I took it back to the sitting room to study the map. Feldingham was perhaps two and a half hours’rapid drive away via the Dartford tunnel. A visit today was on the cards if Ethelred came back soon and we made an immediate start.
All I needed to do was get the various papers back in place and finish the chocolate before he returned. He was due to be away for an hour so that meant he would be back … I checked my watch … fifteen minutes ago. Shit!

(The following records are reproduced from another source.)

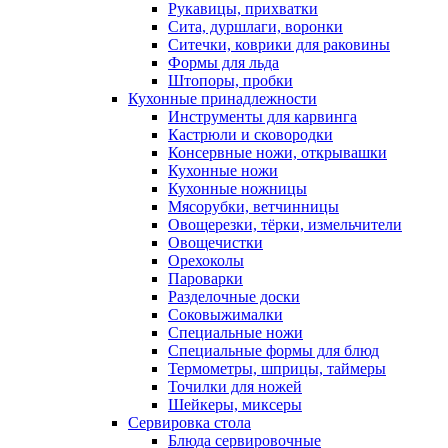
Рукавицы, прихватки
Сита, дуршлаги, воронки
Ситечки, коврики для раковины
Формы для льда
Штопоры, пробки
Кухонные принадлежности
Инструменты для карвинга
Кастрюли и сковородки
Консервные ножи, открывашки
Кухонные ножи
Кухонные ножницы
Мясорубки, ветчинницы
Овощерезки, тёрки, измельчители
Овощечистки
Орехоколы
Пароварки
Разделочные доски
Соковыжималки
Специальные ножи
Специальные формы для блюд
Термометры, шприцы, таймеры
Точилки для ножей
Шейкеры, миксеры
Сервировка стола
Блюда сервировочные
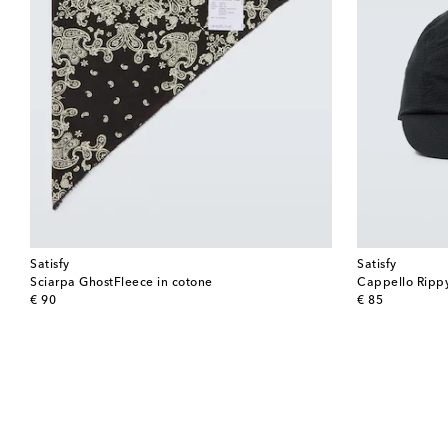
Satisfy
Satisfy
Sciarpa GhostFleece in cotone
Cappello Ripp
original price
original price
€ 90
€ 85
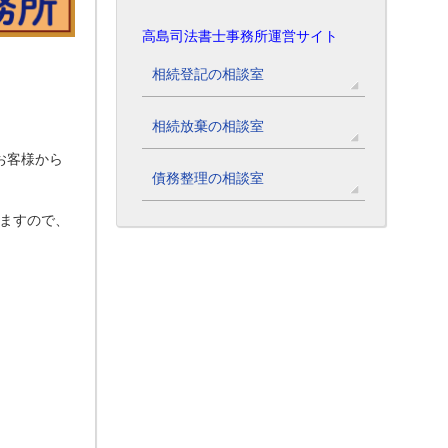
高島司法書士事務所運営サイト
相続登記の相談室
相続放棄の相談室
お客様から
債務整理の相談室
ますので、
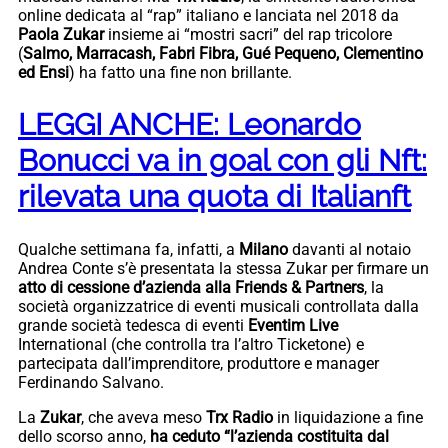
online dedicata al “rap” italiano e lanciata nel 2018 da
Paola Zukar
insieme ai “mostri sacri” del rap tricolore
(
Salmo, Marracash, Fabri Fibra, Gué Pequeno, Clementino
ed Ensi
) ha fatto una fine non brillante.
LEGGI ANCHE: Leonardo
Bonucci va in goal con gli Nft:
rilevata una quota di Italianft
Qualche settimana fa, infatti, a
Milano
davanti al notaio
Andrea Conte s’è presentata la stessa Zukar per firmare un
atto di cessione d’azienda alla Friends & Partners
, la
società organizzatrice di eventi musicali controllata dalla
grande società tedesca di eventi
Eventim Live
International (che controlla tra l’altro Ticketone) e
partecipata dall’imprenditore, produttore e manager
Ferdinando Salvano.
La
Zukar
, che aveva meso
Trx Radio
in liquidazione a fine
dello scorso anno,
ha ceduto “l’azienda costituita dal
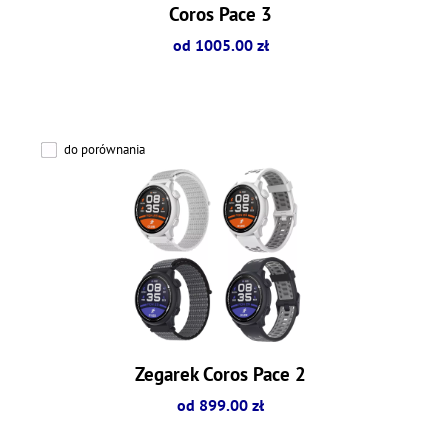
Coros Pace 3
od 1005.00 zł
do porównania
Zegarek Coros Pace 2
od 899.00 zł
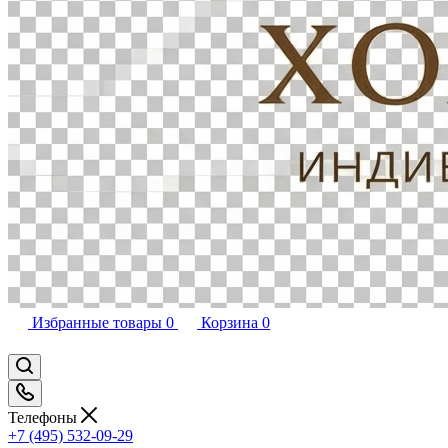
Избранные товары
0
Корзина
0
Телефоны
+7 (495) 532-09-29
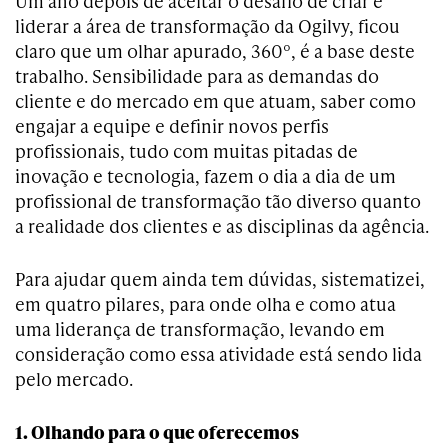
Um ano depois de aceitar o desafio de criar e
liderar a área de transformação da Ogilvy, ficou
claro que um olhar apurado, 360º, é a base deste
trabalho. Sensibilidade para as demandas do
cliente e do mercado em que atuam, saber como
engajar a equipe e definir novos perfis
profissionais, tudo com muitas pitadas de
inovação e tecnologia, fazem o dia a dia de um
profissional de transformação tão diverso quanto
a realidade dos clientes e as disciplinas da agência.
Para ajudar quem ainda tem dúvidas, sistematizei,
em quatro pilares, para onde olha e como atua
uma liderança de transformação, levando em
consideração como essa atividade está sendo lida
pelo mercado.
1. Olhando para o que oferecemos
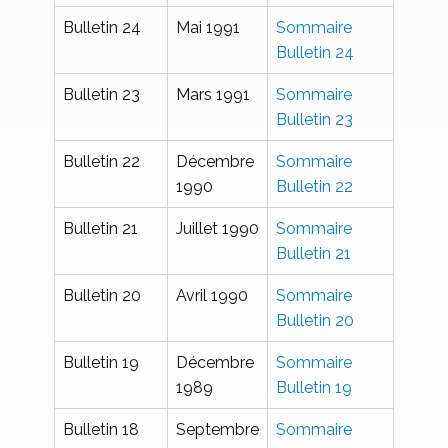
Bulletin 24
Mai 1991
Sommaire
Bulletin 24
Bulletin 23
Mars 1991
Sommaire
Bulletin 23
Bulletin 22
Décembre
Sommaire
1990
Bulletin 22
Bulletin 21
Juillet 1990
Sommaire
Bulletin 21
Bulletin 20
Avril 1990
Sommaire
Bulletin 20
Bulletin 19
Décembre
Sommaire
1989
Bulletin 19
Bulletin 18
Septembre
Sommaire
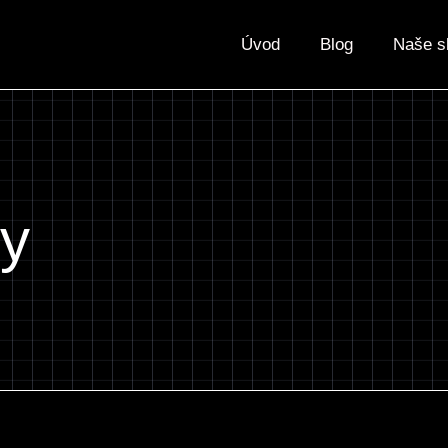
Úvod
Blog
Naše s
ry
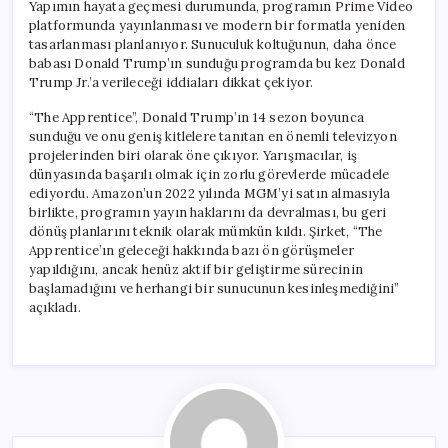
Yapımın hayata geçmesi durumunda, programın Prime Video
platformunda yayınlanması ve modern bir formatla yeniden
tasarlanması planlanıyor. Sunuculuk koltuğunun, daha önce
babası Donald Trump’ın sunduğu programda bu kez Donald
Trump Jr.’a verileceği iddiaları dikkat çekiyor.
“The Apprentice”, Donald Trump’ın 14 sezon boyunca
sunduğu ve onu geniş kitlelere tanıtan en önemli televizyon
projelerinden biri olarak öne çıkıyor. Yarışmacılar, iş
dünyasında başarılı olmak için zorlu görevlerde mücadele
ediyordu. Amazon’un 2022 yılında MGM’yi satın almasıyla
birlikte, programın yayın haklarını da devralması, bu geri
dönüş planlarını teknik olarak mümkün kıldı. Şirket, “The
Apprentice’ın geleceği hakkında bazı ön görüşmeler
yapıldığını, ancak henüz aktif bir geliştirme sürecinin
başlamadığını ve herhangi bir sunucunun kesinleşmediğini”
açıkladı.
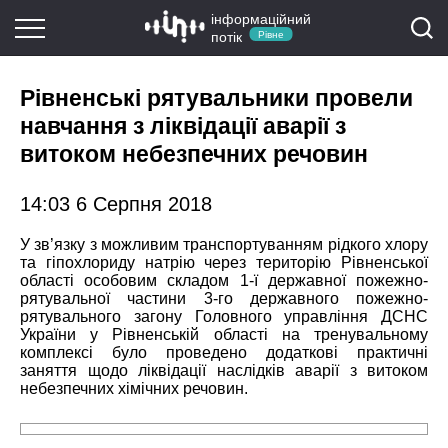
інформаційний
потік
Рівне
Рівненські рятувальники провели
навчання з ліквідації аварії з
витоком небезпечних речовин
14:03 6 Серпня 2018
У зв’язку з можливим транспортуванням рідкого хлору
та гіпохлориду натрію через територію Рівненської
області особовим складом 1-ї державної пожежно-
рятувальної частини 3-го державного пожежно-
рятувального загону Головного управління ДСНС
України у Рівненській області на тренувальному
комплексі було проведено додаткові практичні
заняття щодо ліквідації наслідків аварії з витоком
небезпечних хімічних речовин.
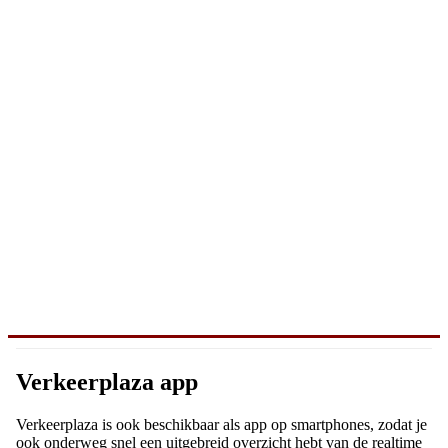
Verkeerplaza app
Verkeerplaza is ook beschikbaar als app op smartphones, zodat je
ook onderweg snel een uitgebreid overzicht hebt van de realtime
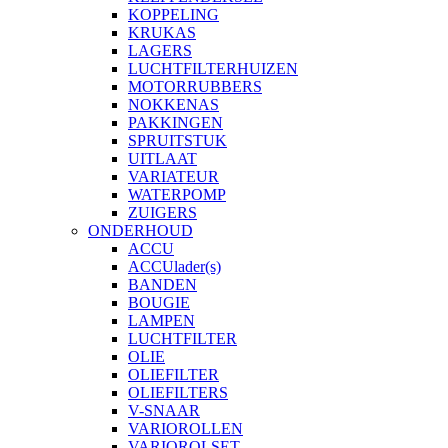
KOPPELING
KRUKAS
LAGERS
LUCHTFILTERHUIZEN
MOTORRUBBERS
NOKKENAS
PAKKINGEN
SPRUITSTUK
UITLAAT
VARIATEUR
WATERPOMP
ZUIGERS
ONDERHOUD
ACCU
ACCUlader(s)
BANDEN
BOUGIE
LAMPEN
LUCHTFILTER
OLIE
OLIEFILTER
OLIEFILTERS
V-SNAAR
VARIOROLLEN
VARIOROLSET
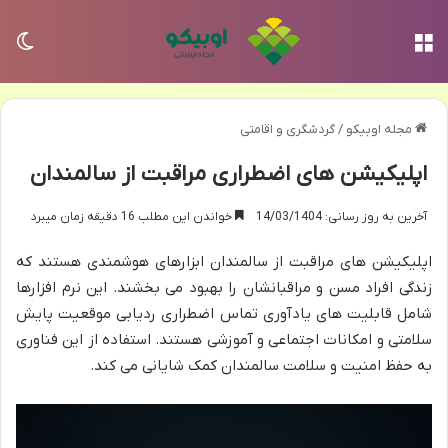
منو
تغی
مجله اوبیکو
/
گردشگری و اقامتی
اپلیکیشن های اضطراری مراقبت از سالمندان
آخرین به روز رسانی: 14/03/1404
خواندن این مطلب 16 دقیقه زمان میبرد
اپلیکیشن های مراقبت از سالمندان ابزارهای هوشمندی هستند که
زندگی افراد مسن و مراقبانشان را بهبود می بخشند. این نرم افزارها
شامل قابلیت های یادآوری تماس اضطراری ردیابی موقعیت پایش
سلامتی و امکانات اجتماعی و آموزشی هستند. استفاده از این فناوری
به حفظ امنیت و سلامت سالمندان کمک شایانی می کند.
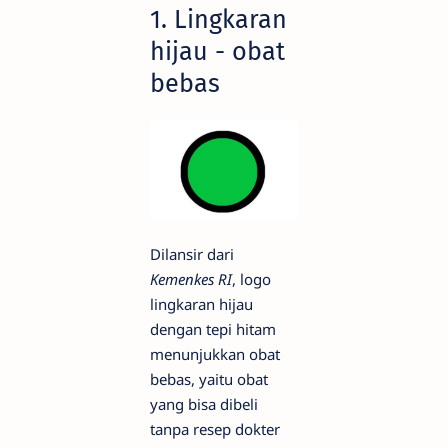
1. Lingkaran
hijau - obat
bebas
Dilansir dari
Kemenkes RI
, logo
lingkaran hijau
dengan tepi hitam
menunjukkan obat
bebas, yaitu obat
yang bisa dibeli
tanpa resep dokter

But even as I reached for the bank statements, I heard a key turn in the lock. The front door opened. The last thing I wanted was Ethelred now. But nobody came through the sitting-room door. There was an ominous silence. I was forced to correct my earlier statement.The last thing I wanted was a burglar right now. Ethelred would be fine. Then suddenly Ethelred burst into the room, giving me the fright of my life.
Frankly anybody in green wellies and a Barbour looks a prat in my book. Anyone in green wellies and a Barbour who bursts into their own sitting room with a stick in their hand is a total dickhead.
‘What are you playing at, Ethelred, you tart?’ I said.
He looked fairly peeved, though I couldn’t for the life of me understand why. I looked at the chocolate, then at the general mess around me and then back to the chocolate again.
‘Oh, for goodness’sake,’ I said.‘It was in the
cupboard.’
From the moment I saw Elsie sitting joyfully in the midst of so many things that did not belong to her, I knew that matters had taken a turn for the worse. As she described her clumsy attempts at detective work I could only groan inwardly. Particularly excruciating was her account of her conversation with Major Hamilton-Boswell.
‘For Christ’s sake,’ I said. ‘Can’t you recognize when you’re way off track? His daughter – or whoever she is – clearly has nothing to do with the bank account in Switzerland. The poor man must have thought you were crazy.’
‘But Ethelred,’ said Elsie. ‘It’s Feldingham.
Feldingham.
Doesn’t the name mean anything to you?’
‘I don’t see what you’re getting at,’ I said.
‘Feldingham, Ethelred. Stop playing the idiot boy for a moment and cast your mind back to an ill-omened day in June, many a year ago. You were wearing a grey morning suit and a top hat, if that helps you at all. You had a carnation in your button hole. There was a bitch hanging off your left arm. I was there in a lemon-coloured frock, which I have since graciously bestowed on the Oxfam shop.’